Danielle Galvin jest 26-letnią aktywistką na rzecz osób otyłych (jak sama siebie określa). Protestuje ona przeciwko dyskryminacji osób otyłych. Aktywna jest szczególnie na Instagramie, gdzie często spotyka się z ogromną falą hejtu.
Danielle od dziecka była większa, niż swoi rówieśnicy. Jak opowiadała w wywiadzie dla „Femail”, jej dzisiejsza działalność na Instagramie, gdzie ma ponad 100 tysięcy obserwujących, ale spotyka się z hejtem i groźbami.
"Od najmłodszych lat zawsze byłam otyłym dzieckiem. Byłam też wyższa niż inne dzieci. Ale tańczyłam, byłam bardzo aktywna, grałam w tenisa i jeździłam po okolicy na rowerze – mówi. – Już kiedy miałam 11 lat rodzice wyszli z propozycją zatrudnienia dla mnie osobistego trenera, ponieważ moja waga mnie przygnębiała. To zmieniło się w stałą obsesję dotyczącą utraty wagi i ścisłych ograniczeń dietetycznych. W końcu wykształciły się zaburzenia odżywiania, a depresja i lęk stały się stałymi częściami mojego życia" – zwierza się Danielle.

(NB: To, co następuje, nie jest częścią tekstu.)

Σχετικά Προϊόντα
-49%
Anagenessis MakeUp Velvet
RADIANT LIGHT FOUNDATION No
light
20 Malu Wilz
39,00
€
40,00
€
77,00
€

W wieku 18 lat Danielle postanowiła sięgnąć po pomoc terapeuty. Mniej więcej w tym samym okresie założyła również konto na Instagramie, którego celem było znalezienie wsparcia w innych otyłych osobach.
"Postanowiłam bronić tych, którzy cierpią na zaburzenia odżywiania i mają większe ciała. Od stycznia 2013 roku liczba obserwujących na moim Instagramie wciąż rośnie" - dodaje.
"Wiele osób ma wyobrażenia o stylu życia i wyborach grubych osób. Ja staram się przekazywać te prawdziwe powody, dla których dana osoba może być otyła i bronić ich" – tłumaczy Danielle.
A Wy co sądzicie o inicjatywie Danielle? Jest ona słuszna? A może dziewczyna przyczynia się do promowania niezdrowego wyglądu, który może mieć opłakane konsekwencje? Bez względu na to, czy oskarżenia w stosunku Danielle są słuszne, czy nie, hejt pod jej zdjęciami nie powinien mieć miejsca.
Warto zaznaczyć, że mówiąc o hejcie myślimy o groźbach, czy życzeniu komuś śmierci tylko z powodu tego, jak wygląda. Konstruktywna krytyka oraz wyrażanie swojej opinii zawsze jednak jest w cenie, a i takie komentarze pojawiają się na jej profilu.